▶ Task
Verbatim copy without images: repeat the records in full.

____________________

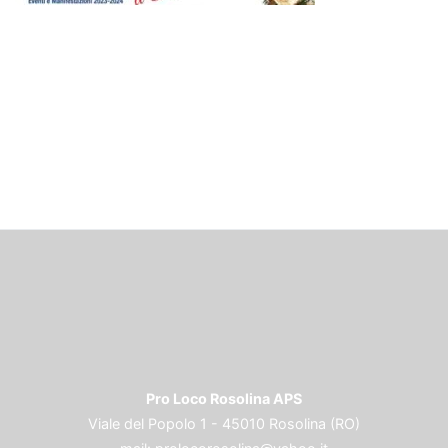
Pro Loco Rosolina APS
Viale del Popolo 1 - 45010 Rosolina (RO)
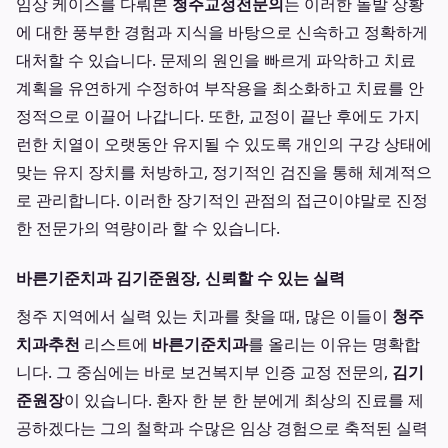
임상 케이스를 다뤄본
청주교정전문의
는 이러한 돌발 상황
에 대한 풍부한 경험과 지식을 바탕으로 신속하고 정확하게
대처할 수 있습니다. 문제의 원인을 빠르게 파악하고 치료
계획을 유연하게 수정하여 부작용을 최소화하고 치료를 안
정적으로 이끌어 나갑니다. 또한, 교정이 끝난 후에도 가지
런한 치열이 오랫동안 유지될 수 있도록 개인의 구강 상태에
맞는 유지 장치를 처방하고, 정기적인 검진을 통해 체계적으
로 관리합니다. 이러한 장기적인 관점의 접근이야말로 진정
한 전문가의 역량이라 할 수 있습니다.
바른기준치과 김기준원장, 신뢰할 수 있는 실력
청주 지역에서 실력 있는 치과를 찾을 때, 많은 이들이
청주
치과추천
리스트에
바른기준치과
를 올리는 이유는 명확합
니다. 그 중심에는 바로 보건복지부 인증 교정 전문의,
김기
준원장
이 있습니다. 환자 한 분 한 분에게 최상의 진료를 제
공하겠다는 그의 철학과 수많은 임상 경험으로 축적된 실력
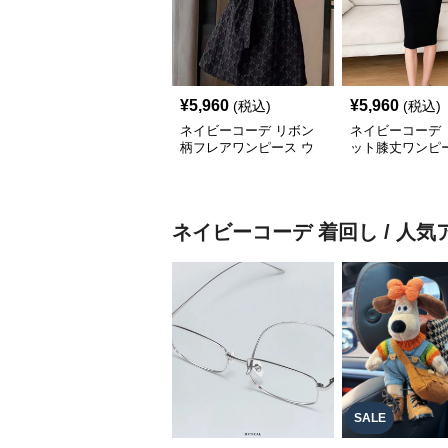
¥
5,960
¥
5,960
(税込)
(税込)
ネイビーコーデ リボン
ネイビーコーデ 
柄フレアワンピース ウ
ット膝丈ワンピー
エストマークドレス
ルト付きドレス
ネイビーコーデ
着回し / 人
SALE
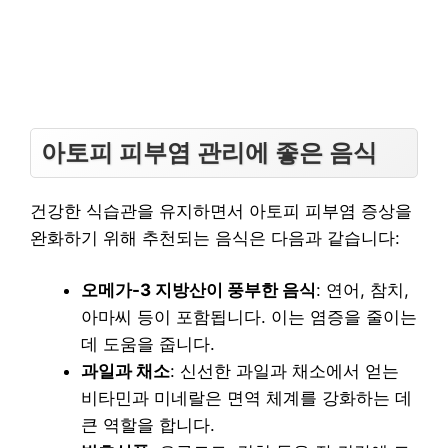
아토피 피부염 관리에 좋은 음식
건강한 식습관을 유지하면서 아토피 피부염 증상을
완화하기 위해 추천되는 음식은 다음과 같습니다:
오메가-3 지방산이 풍부한 음식
: 연어, 참치,
아마씨 등이 포함됩니다. 이는 염증을 줄이는
데 도움을 줍니다.
과일과 채소
: 신선한 과일과 채소에서 얻는
비타민과 미네랄은 면역 체계를 강화하는 데
큰 역할을 합니다.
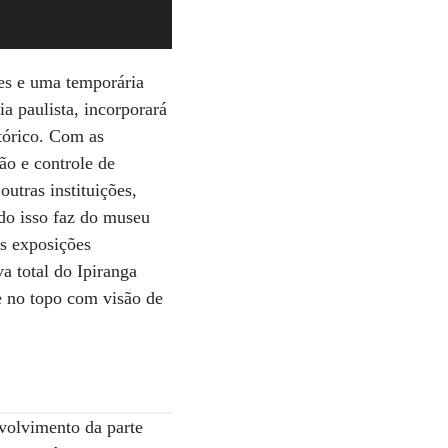
es e uma temporária
 paulista, incorporará
tórico. Com as
ão e controle de
utras instituições,
udo isso faz do museu
as exposições
a total do Ipiranga
e no topo com visão de
volvimento da parte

____________________

▶ Solution
Pro Loco Rosolina APS
Viale del Popolo 1 - 45010 Rosolina (RO)
임상 케이스를 다뤄본
청주교정전문의
는 이러한 돌발 상황
에 대한 풍부한 경험과 지식을 바탕으로 신속하고 정확하게
대처할 수 있습니다. 문제의 원인을 빠르게 파악하고 치료
계획을 유연하게 수정하여 부작용을 최소화하고 치료를 안
정적으로 이끌어 나갑니다. 또한, 교정이 끝난 후에도 가지
런한 치열이 오랫동안 유지될 수 있도록 개인의 구강 상태에
맞는 유지 장치를 처방하고, 정기적인 검진을 통해 체계적으
로 관리합니다. 이러한 장기적인 관점의 접근이야말로 진정
한 전문가의 역량이라 할 수 있습니다.
바른기준치과 김기준원장, 신뢰할 수 있는 실력
청주 지역에서 실력 있는 치과를 찾을 때, 많은 이들이
청주
치과추천
리스트에
바른기준치과
를 올리는 이유는 명확합
니다. 그 중심에는 바로 보건복지부 인증 교정 전문의,
김기
준원장
이 있습니다. 환자 한 분 한 분에게 최상의 진료를 제
공하겠다는 그의 철학과 수많은 임상 경험으로 축적된 실력
¥
5,960
¥
5,960
(税込)
(税込)
ネイビーコーデ リボン
ネイビーコーデ 
柄フレアワンピース ウ
ット膝丈ワンピー
エストマークドレス
ルト付きドレス
ネイビーコーデ
着回し / 人
SALE
아토피 피부염 관리에 좋은 음식
건강한 식습관을 유지하면서 아토피 피부염 증상을
완화하기 위해 추천되는 음식은 다음과 같습니다:
오메가-3 지방산이 풍부한 음식
: 연어, 참치,
아마씨 등이 포함됩니다. 이는 염증을 줄이는
데 도움을 줍니다.
과일과 채소
: 신선한 과일과 채소에서 얻는
비타민과 미네랄은 면역 체계를 강화하는 데
큰 역할을 합니다.
es e uma temporária
 paulista, incorporará
tórico. Com as
ão e controle de
utras instituições,
udo isso faz do museu
as exposições
a total do Ipiranga
e no topo com visão de
volvimento da parte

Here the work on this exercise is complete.